Sunday's 4-0 loss to the Blues is far from the only piece of evidence supporting that notion, but the manner in which it happened and the quotes that followed were pretty damning.

Let's pause here to insert the usual caveat of "be careful what you wish for," as it does have merit. If you think the Wild is bad now, you quite possibly have not seen anything yet.

The same fans who decry various Wild mainstays as passive underachievers like to imagine those players' values magically double on the trade market. What can happen instead are bad trades (see: Nino Niederreiter for Victor Rask, which made some sense logically but doesn't look good so far on the ice).
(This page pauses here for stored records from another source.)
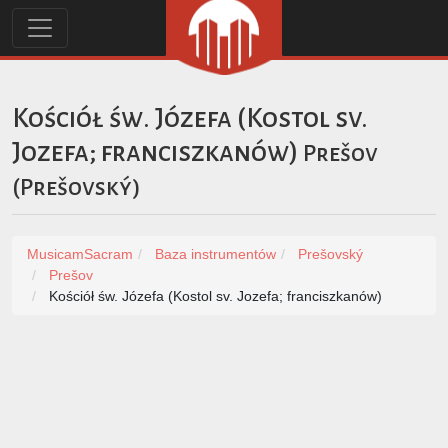
Kościół św. Józefa (Kostol sv.
Jozefa; franciszkanów)
Prešov
(
Prešovský
)
MusicamSacram
Baza instrumentów
Prešovský
Prešov
Kościół św. Józefa (Kostol sv. Jozefa; franciszkanów)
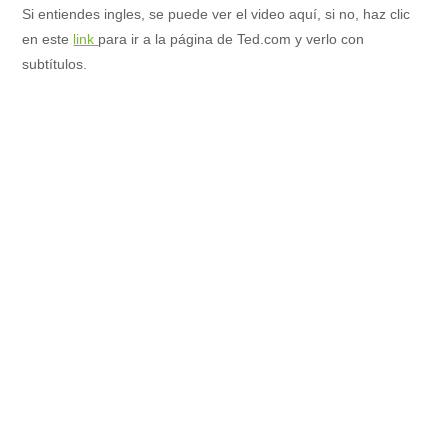
Si entiendes ingles, se puede ver el video aquí, si no, haz clic
en este
link
para ir a la página de Ted.com y verlo con
subtítulos.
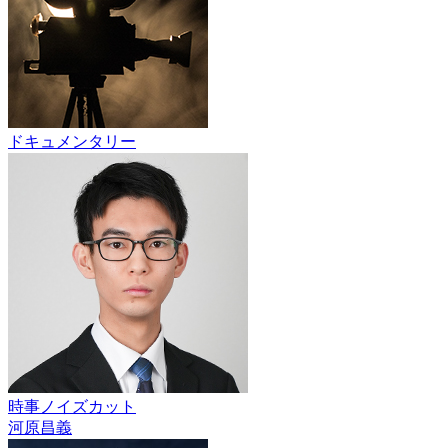
ドキュメンタリー
時事ノイズカット
河原昌義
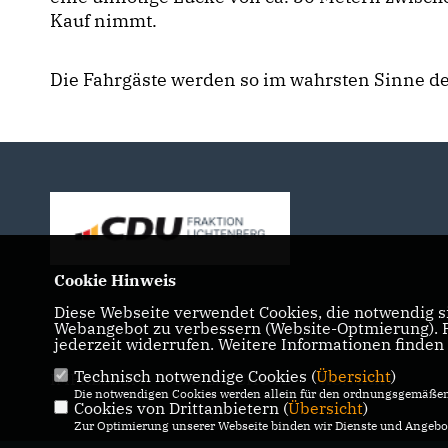
Kauf nimmt.
Die Fahrgäste werden so im wahrsten Sinne de
Cookie Hinweis
Diese Webseite verwendet Cookies, die notwendig si
Webangebot zu verbessern (Website-Optmierung). Fü
jederzeit widerrufen. Weitere Informationen finden
Technisch notwendige Cookies (
Übersicht
)
IMPRESSUM
DATENSCHUTZ
KONTAKT
Die notwendigen Cookies werden allein für den ordnungsgemäßen 
Cookies von Drittanbietern (
Übersicht
)
Zur Optimierung unserer Webseite binden wir Dienste und Angebot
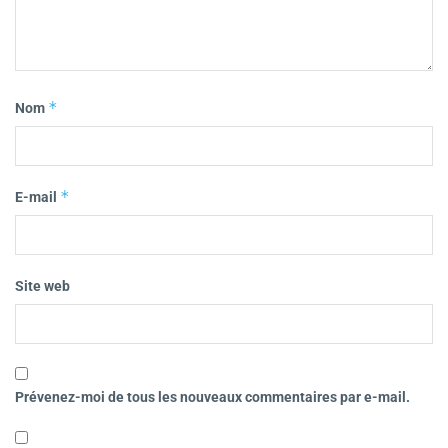
*
Nom
*
E-mail
Site web
Prévenez-moi de tous les nouveaux commentaires par e-mail.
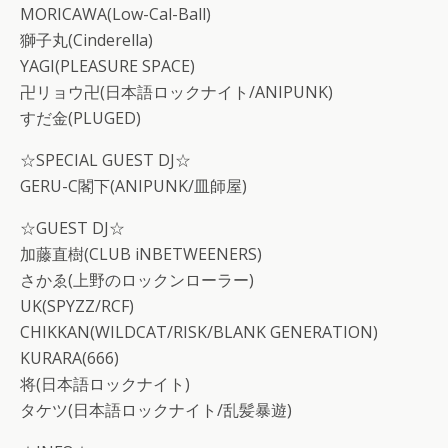
MORICAWA(Low-Cal-Ball)
獅子丸(Cinderella)
YAGI(PLEASURE SPACE)
卍リョウ卍(日本語ロックナイト/ANIPUNK)
すだ金(PLUGED)
☆SPECIAL GUEST DJ☆
GERU-C閣下(ANIPUNK/皿師屋)
☆GUEST DJ☆
加藤直樹(CLUB iNBETWEENERS)
さかゑ(上野のロックンローラー)
UK(SPYZZ/RCF)
CHIKKAN(WILDCAT/RISK/BLANK GENERATION)
KURARA(666)
将(日本語ロックナイト)
タケツ(日本語ロックナイト/乱髪暴遊)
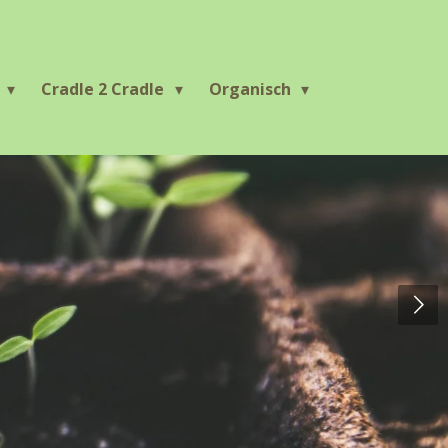
r
Cradle 2 Cradle
Organisch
With the Wild's salary constraints and lack of elite young talent, it's easy to imagine things getting a lot worse before they get better. For that reason, I still think it might be best for the Wild to try to ride out this season and hope things get better along the way — and then, finally, get serious about making big moves in the spring and summer.
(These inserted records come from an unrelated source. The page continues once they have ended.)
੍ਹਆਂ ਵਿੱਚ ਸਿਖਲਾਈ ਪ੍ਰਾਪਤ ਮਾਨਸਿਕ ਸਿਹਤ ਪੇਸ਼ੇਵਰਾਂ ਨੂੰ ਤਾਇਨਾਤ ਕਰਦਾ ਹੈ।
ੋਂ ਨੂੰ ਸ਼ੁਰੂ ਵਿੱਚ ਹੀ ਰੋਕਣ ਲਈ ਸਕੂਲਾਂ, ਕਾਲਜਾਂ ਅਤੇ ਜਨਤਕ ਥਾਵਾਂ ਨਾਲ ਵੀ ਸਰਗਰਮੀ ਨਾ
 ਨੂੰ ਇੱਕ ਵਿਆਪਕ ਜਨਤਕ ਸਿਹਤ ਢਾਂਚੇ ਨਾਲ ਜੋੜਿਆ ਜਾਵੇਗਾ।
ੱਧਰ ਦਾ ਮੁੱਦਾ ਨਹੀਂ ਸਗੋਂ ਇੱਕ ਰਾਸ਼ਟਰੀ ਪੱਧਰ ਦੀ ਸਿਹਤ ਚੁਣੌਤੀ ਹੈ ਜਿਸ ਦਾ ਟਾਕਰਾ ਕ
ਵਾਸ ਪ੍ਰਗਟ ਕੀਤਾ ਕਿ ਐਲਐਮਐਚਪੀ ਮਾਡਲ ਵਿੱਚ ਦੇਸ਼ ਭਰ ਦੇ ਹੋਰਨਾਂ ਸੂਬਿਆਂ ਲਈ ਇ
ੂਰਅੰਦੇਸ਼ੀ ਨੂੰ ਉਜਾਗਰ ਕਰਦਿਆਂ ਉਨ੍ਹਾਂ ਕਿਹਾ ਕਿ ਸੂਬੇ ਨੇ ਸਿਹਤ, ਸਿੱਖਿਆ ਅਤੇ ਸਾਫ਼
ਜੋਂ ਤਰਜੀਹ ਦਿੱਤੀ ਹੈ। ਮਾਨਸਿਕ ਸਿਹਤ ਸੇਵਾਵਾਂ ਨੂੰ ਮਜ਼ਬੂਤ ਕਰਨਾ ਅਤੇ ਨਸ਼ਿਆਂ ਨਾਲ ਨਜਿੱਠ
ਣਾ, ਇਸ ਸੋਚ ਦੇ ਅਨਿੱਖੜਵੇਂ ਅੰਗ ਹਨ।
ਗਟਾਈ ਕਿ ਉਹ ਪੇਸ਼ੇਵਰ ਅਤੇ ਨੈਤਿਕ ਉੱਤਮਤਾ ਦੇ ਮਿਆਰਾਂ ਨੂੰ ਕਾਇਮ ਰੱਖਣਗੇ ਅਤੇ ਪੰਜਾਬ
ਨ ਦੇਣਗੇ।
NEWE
We've seen four other long stretches of playoff prosperity among our local teams in the last generation. The Vikings made the playoffs eight times in nine seasons from 1992-2000, then missed them six of the next seven years.

The Twins won six division titles in nine seasons from 2002-2010, but they've appeared in just one playoff game as a wild card since then.
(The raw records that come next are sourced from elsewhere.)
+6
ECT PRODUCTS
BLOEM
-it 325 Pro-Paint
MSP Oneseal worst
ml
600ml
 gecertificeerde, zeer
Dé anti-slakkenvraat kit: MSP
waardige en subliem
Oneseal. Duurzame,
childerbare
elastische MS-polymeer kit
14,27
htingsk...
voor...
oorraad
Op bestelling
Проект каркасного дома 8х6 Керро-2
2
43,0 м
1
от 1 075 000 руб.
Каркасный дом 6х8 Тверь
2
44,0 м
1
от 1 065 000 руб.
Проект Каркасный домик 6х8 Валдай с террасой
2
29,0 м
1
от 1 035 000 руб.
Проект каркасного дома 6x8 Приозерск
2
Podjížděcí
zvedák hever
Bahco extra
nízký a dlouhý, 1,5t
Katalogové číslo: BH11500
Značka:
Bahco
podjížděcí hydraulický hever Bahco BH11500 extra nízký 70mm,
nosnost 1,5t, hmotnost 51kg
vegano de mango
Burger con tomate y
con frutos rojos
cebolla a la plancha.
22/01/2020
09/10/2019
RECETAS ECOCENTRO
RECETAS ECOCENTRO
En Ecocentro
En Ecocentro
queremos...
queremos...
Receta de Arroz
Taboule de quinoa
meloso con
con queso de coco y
The Timberwolves made the playoffs eight years in a row from 1997-2004; their next trip after that was in 2018.

The Lynx have a streak of eight straight playoff berths, with four WNBA titles in that stretch, but it's certainly possible that 2019 — minus Maya Moore and Lindsay Whalen — will bring the end of that streak.

At least all those first three teams, the closest parallels to the Wild, had the decency to get within one game or series of playing for a championship. The Wild had a couple of first-round upsets a few years back, but as a whole this six-year playoff run has felt like a barely discernible arc — no dramatic rise and fall like a great novel but instead the flat-line of a textbook on how to build the 12th-best team in the NHL.

But no matter how you remember it, no matter what comes next (and when), this feels like the end — not a sad one or an emotional one, just a factual one.

*My weather app tells me there's more snow on the way this weekend, but my scores app tells me the Twins start spring training games on Saturday. I'm not sure why the fact that they're playing baseball a long way from here makes me feel better, but it does.

*The Gophers men's and women's basketball teams both had lopsided home wins this weekend. They also both have the opportunity for statement wins Thursday: The men at home vs. Michigan and the women at Maryland.

A win for Richard Pitino's crew would even its Big Ten record at 8-8 and give it a nice rating boost. Lindsay Whalen could upend her former coach, Brenda Frese, and give goose the Gophers' tournament hopes. Even after six straight wins to get to 8-7 in the Big Ten, Minnesota is just 103 in the RPI because of some bad losses and a soft nonconference schedule.